5. Just an aside, because I know what you're thinking: infrastructure! But at this point, infrastructure isn't going to turbocharge growth, because we already have a lot of infrastructure. In Vietnam, putting in a paved road and a modern port facility can easily pay for itself in higher growth, because right now, it's very hard for goods to move or factories to be built. But the United States already has paved roads and modern port facilities. Infrastructure investments here are often repairs or replacements, not radical capacity improvements. That's not to say that we shouldn't do them. But this spending is in the category of "keeping ourselves from getting poorer", not "making ourselves richer"; we shouldn't expect it to raise the trend growth rate. Even things that could actually improve productivity, like some of the smart grid innovations, are not going to deliver an extra 1% of trend growth every year. That doesn't mean that we shouldn't spend money on needed infrastructure. But we should not act as if this is a substitute for sensible budgeting. It isn't--any more than buying a house was a good substitute for saving in 2005.

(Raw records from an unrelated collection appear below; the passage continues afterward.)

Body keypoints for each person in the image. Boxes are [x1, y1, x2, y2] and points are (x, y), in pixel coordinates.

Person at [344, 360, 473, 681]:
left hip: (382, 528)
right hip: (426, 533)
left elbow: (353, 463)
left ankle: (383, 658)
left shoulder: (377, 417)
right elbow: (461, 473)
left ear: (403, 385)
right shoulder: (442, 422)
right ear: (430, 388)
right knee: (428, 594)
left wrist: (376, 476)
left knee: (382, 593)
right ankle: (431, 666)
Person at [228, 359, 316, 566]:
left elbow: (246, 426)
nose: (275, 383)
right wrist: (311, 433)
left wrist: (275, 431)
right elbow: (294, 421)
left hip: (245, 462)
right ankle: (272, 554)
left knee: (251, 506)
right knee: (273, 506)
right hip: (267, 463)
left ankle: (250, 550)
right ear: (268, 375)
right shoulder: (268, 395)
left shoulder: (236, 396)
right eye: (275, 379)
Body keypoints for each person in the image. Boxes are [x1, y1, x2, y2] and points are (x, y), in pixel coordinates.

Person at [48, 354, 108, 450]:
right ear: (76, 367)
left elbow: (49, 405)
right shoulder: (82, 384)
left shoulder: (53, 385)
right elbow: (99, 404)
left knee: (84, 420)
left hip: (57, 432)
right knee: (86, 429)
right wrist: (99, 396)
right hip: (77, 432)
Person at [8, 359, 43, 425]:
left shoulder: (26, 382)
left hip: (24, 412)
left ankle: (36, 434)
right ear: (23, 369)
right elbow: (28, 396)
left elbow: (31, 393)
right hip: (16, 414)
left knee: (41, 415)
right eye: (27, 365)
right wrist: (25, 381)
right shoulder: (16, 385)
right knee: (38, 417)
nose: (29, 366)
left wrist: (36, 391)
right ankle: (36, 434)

I believe, along with a lot of economists, that there's no particular reason to hurry austerity. The US still borrows on easy terms, so we can afford to ease into it while the economy recovers.
However, I also believe, along with a lot of economists, that eventually, the US needs to get its books in order. And the easiest way to do that is to start planning now. If we wait until the market forces us into it, all the ugly adjustments that we'd rather not make will have to be undertaken at the maximally painful time, in the most brutal possible way.